Spotted the HR worker posting ghost jobs
In the UK at least Fraud doesn't require any damages, just an intent to gain something of value on the criminals side.
Your time might be worthless but mine isn't.
Yeah, you go ahead and sue someone for the few minutes of your time it took to send in a application for a fake job. Then you'll really see what wasting time looks like.
But this is part of the problem with crimes and enforcement in the modern age: sure, I might have only wasted a few minutes of my time. But I'm just one of hundreds or thousands of people who were tricked into wasting that time, by this one act.

Multiply this across all the fraudulent job postings, and it really starts to add up.
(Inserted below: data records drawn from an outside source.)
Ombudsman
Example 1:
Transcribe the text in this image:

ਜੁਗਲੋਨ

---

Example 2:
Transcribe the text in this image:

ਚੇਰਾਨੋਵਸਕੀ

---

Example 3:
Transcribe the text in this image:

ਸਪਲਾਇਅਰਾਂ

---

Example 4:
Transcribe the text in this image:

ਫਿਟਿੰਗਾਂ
It's clear (to me, at least) that we need better laws to handle this sort of wide-but-shallow attack on people. It's analogous to spam.
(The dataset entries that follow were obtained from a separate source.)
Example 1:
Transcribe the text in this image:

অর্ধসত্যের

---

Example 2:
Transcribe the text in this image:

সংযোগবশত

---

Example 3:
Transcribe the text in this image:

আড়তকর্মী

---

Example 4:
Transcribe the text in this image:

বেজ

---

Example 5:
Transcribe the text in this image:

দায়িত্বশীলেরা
I recently learned of [1], which is a good example of "too small for me to sue" but still worth going through it collectively.

1: https://www.canadianbreadsettlement.ca/

> Yeah, you go ahead and sue someone for the few minutes of your time it took to send in a application for a fake job. Then you'll really see what wasting time looks like.

1. That is exactly what class actions are for, because small damages multiplied by many people are big damages.

2. That's also why we need punitive damages, so someone can't get away with unlawful actions by deliberately coasting along under the threshold where it makes sense to sue. For instance, IIRC, you can collect something like $5000 from someone who doesn't put you on their "do not call list" when requested. That amount has nothing to do with the value of the "few minutes of your time it took to" answer a telemarketing call.

You are missing a point. The only thing it really does is force people to pursue other forms as online channel is too polluted for anyone with sense/options/skill ( or all of the above ). So it leaves desperate, optionless, those without skills and everyone else who fell through the cracks. Another system undermined for no clear benefit. It does not benefit the employer. It does not benefit the employee. It does benefit some data brokers.. and only then for a bit until the rest of the market catches up..

But was it worth it?

America has no data protection law, apart from some hyper-specific ones: healthcare, video rental records. That makes all of this data sharing completely legal. As well as that, it is widely agreed there that lying is free speech.

It is not wire fraud because you do not pay to apply. (In general; places that charge applicants are even more scammy.)

Exactly - no national, general data protection law. Although the California one looks pretty similar to the GDPR from the summary, it's not truly national.
it is de facto national because California has the most people and is insanely wealthy; there is no F500 company handling broad consumer data that does not have a presence or customers there.

there have already been CCPA enforcements against companies like Tractor Supply, Sephora, Honda, and Google (tho the GOOG was more of a "violated a lot of stuff including CCPA").

It doesn't have enough teeth to scare FAANGs, who have the money and technical ability to do whatever, but it can definitely keep companies in line.

source: did CCPA compliance and security at multiple F500

Even if there was, under the current regime, the probability of it being enforced is near-zero, especially if you are in the good graces of the child king.
The problem of enforcement doesn't fall only on the executive branch. They're tasked with executing laws passed by congress. Congress is ultimately a check on the executive, and if they care to have their laws enforced they do have actions they could take.
"healthcare, video rental records" wait what? One of these things, etc. Curious how that came to be? Is it like special rules for (IIRC) onions in finance?